Search code examples
protocol-buffersparquetprotobuf-java

ProtoParquetWriter don't write falses, 0s and empty strings


In the following example:

  try (ParquetWriter<Example> writer =
        new ProtoParquetWriter<>(
            new Path("file:/tmp/foo.parquet"),
            Example.class,
            SNAPPY,
            DEFAULT_BLOCK_SIZE,
            DEFAULT_PAGE_SIZE)) {
      writer.write(
          Example.newBuilder()
              .setTs(System.currentTimeMillis())
              .setTenantId("tenant")
              .setSomeFlag(false)
              .setSomeInt(1)
              .setOtherInt(0)
              .build());
    }
  }

And example .proto file:

syntax = "proto3";
package com.example;

message Example {
  uint64 ts = 1;
  string tenantId = 2;
  bool someFlag = 3;
  int32 someInt = 4;
  int32 otherInt = 2;
}

The resulting parquet file won't have the fields someFlag and otherInt because they are false and 0 respectively.

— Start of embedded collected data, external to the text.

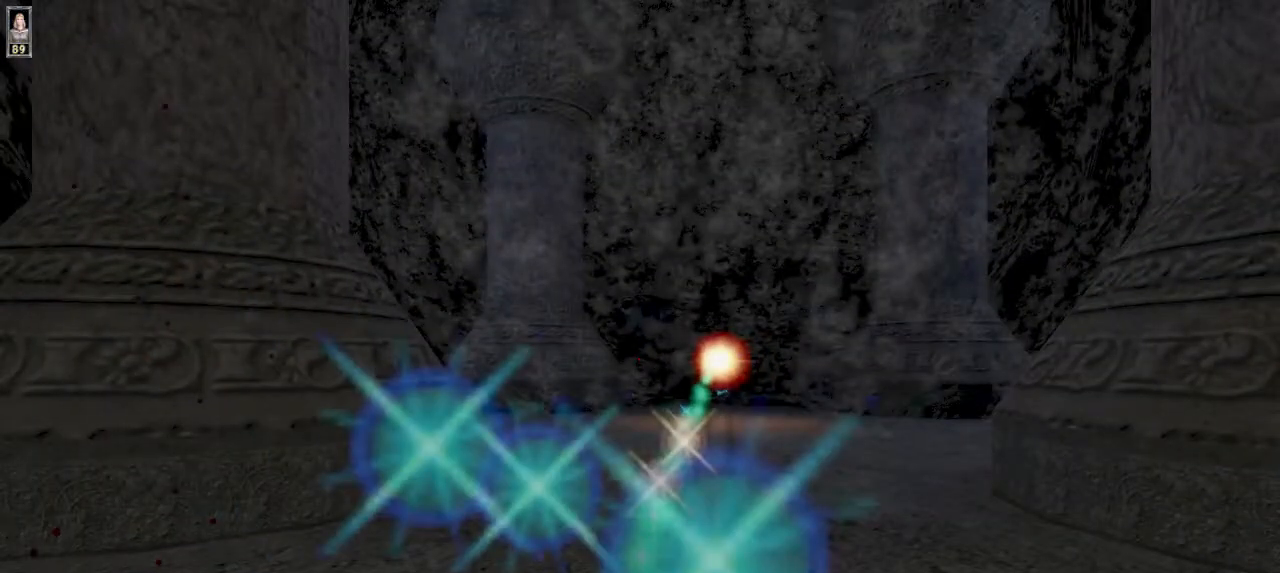
{"keys": [], "mouse": [], "events": []}
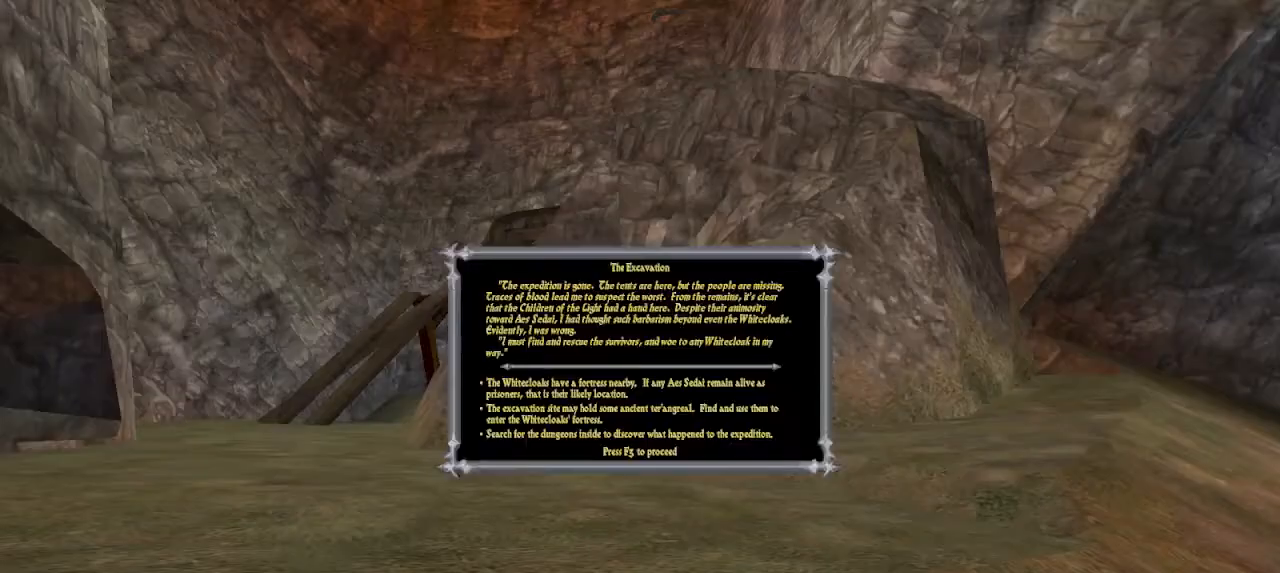
{"keys": ["w"], "mouse": [], "events": [[167, "q", "down"], [233, "q", "up"], [467, "w", "down"]]}
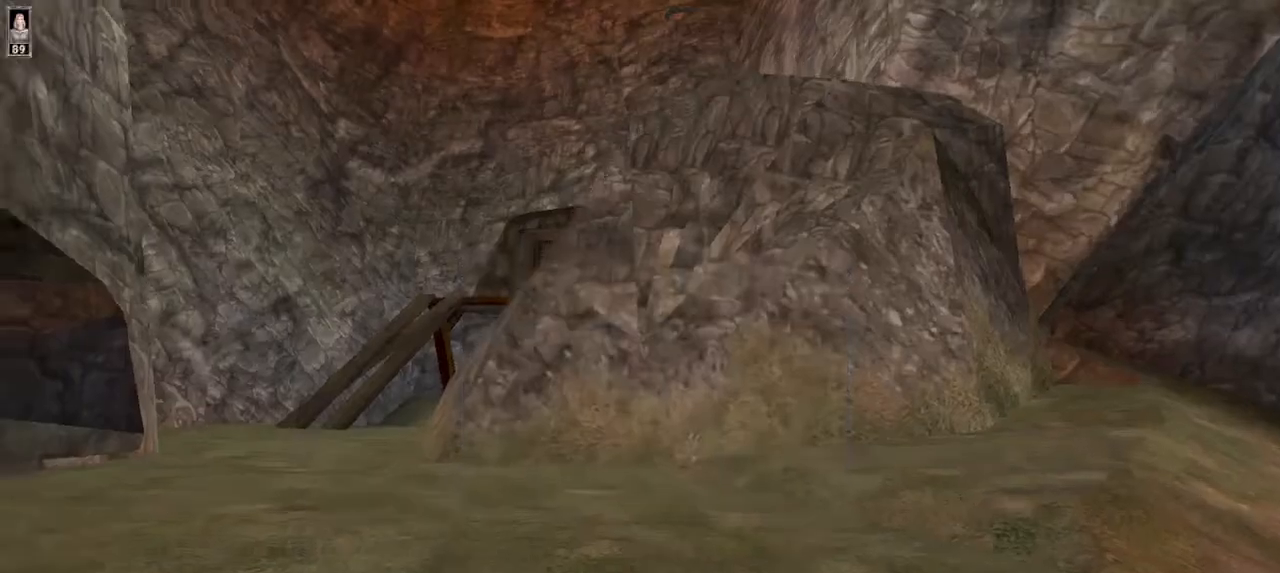
{"keys": [], "mouse": [], "events": [[233, "w", "up"]]}
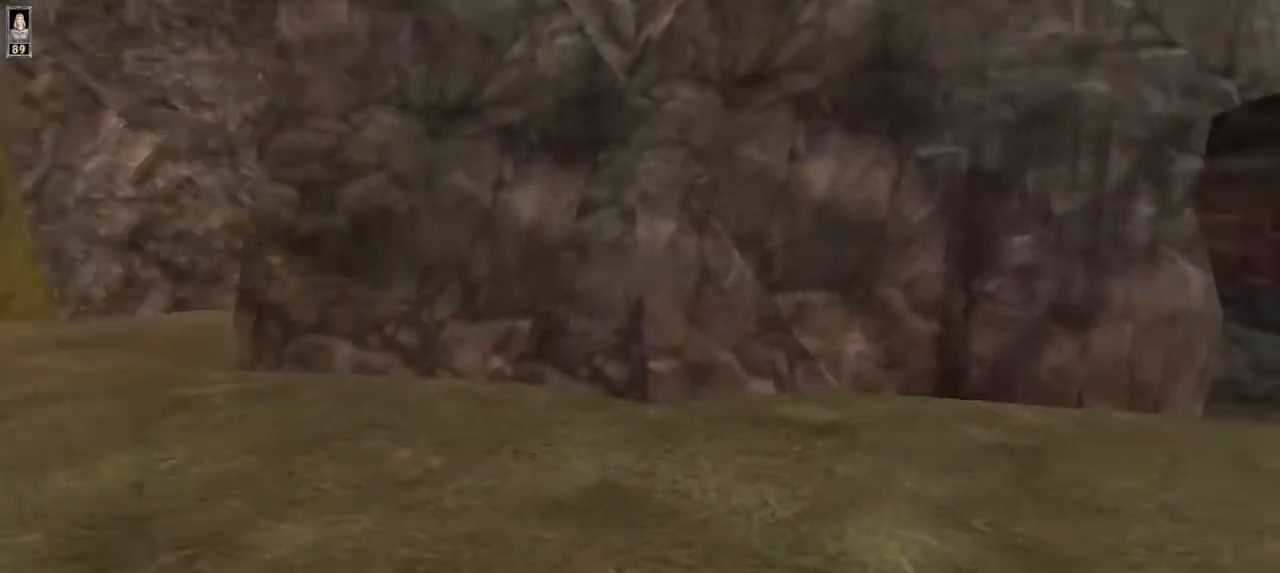
{"keys": [], "mouse": [], "events": [[267, "d", "down"], [367, "d", "up"]]}
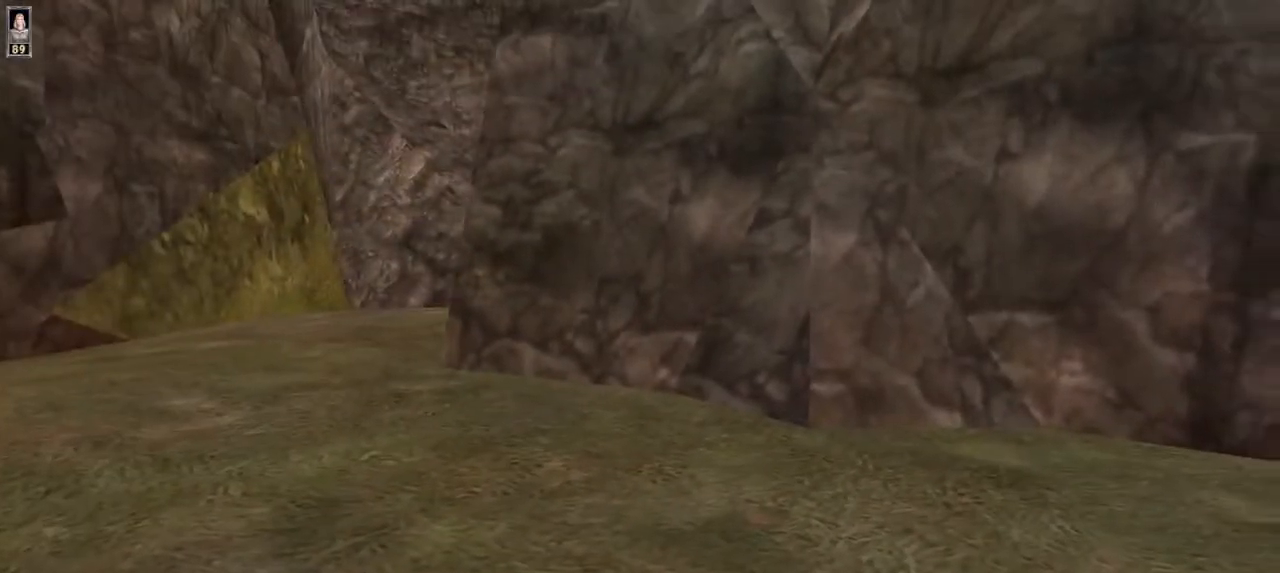
{"keys": [], "mouse": [], "events": [[300, "mouse_left", "down"], [400, "mouse_left", "up"]]}
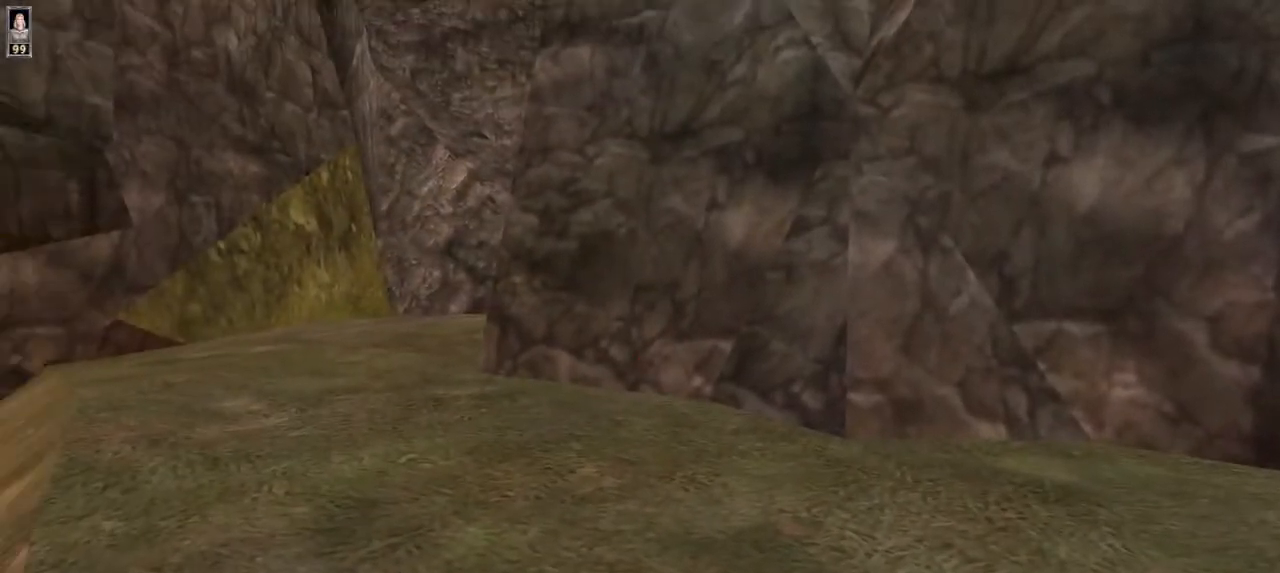
{"keys": [], "mouse": [], "events": []}
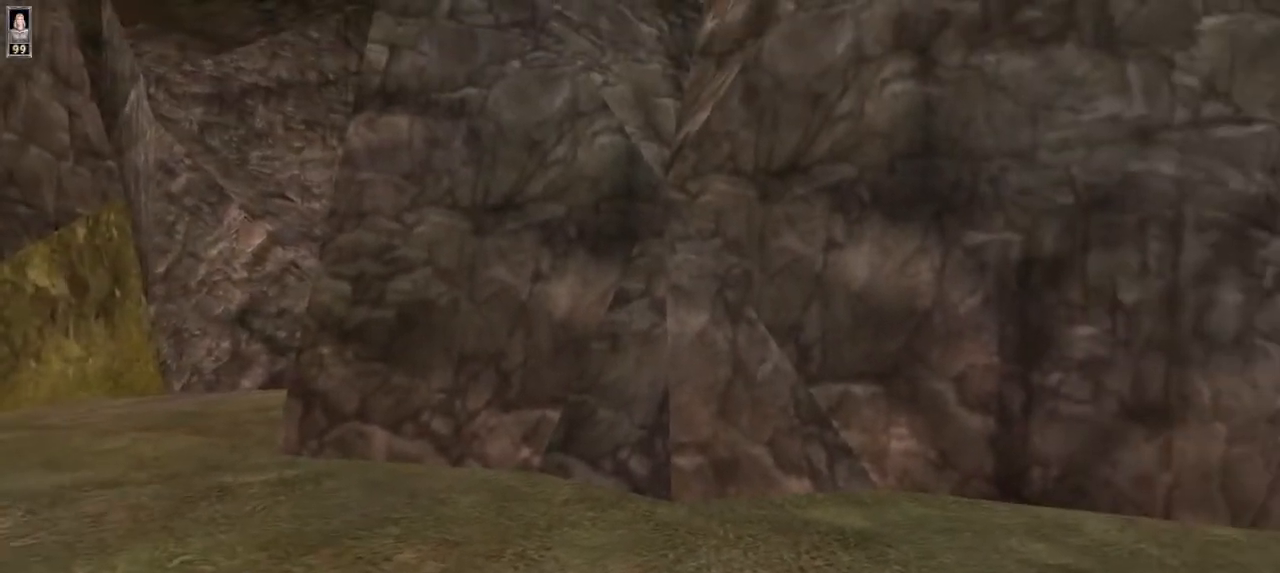
{"keys": [], "mouse": [], "events": []}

Is there a way to make it write it anyway or should I handle this on the reader side?


Solution

  • In proto3, presence tracking was not enabled historically, and the only presence rule was around zero defaults. Fortunately this changed recently in new versions of protoc. The optional keyword can now be used in from of fields in proto3 to enable this. So: add optional, and any compliant implementation should do what you want. The defaults are still zero/false/etc, but if they are explicitly set: they are serialized.

    syntax = "proto3";
    package com.example;
    
    message Example {
      optional uint64 ts = 1;
      optional string tenantId = 2;
      optional bool someFlag = 3;
      optional int32 someInt = 4;
      optional int32 otherInt = 2; // [sic]
    }
    

    Also, the second 2 should be a 5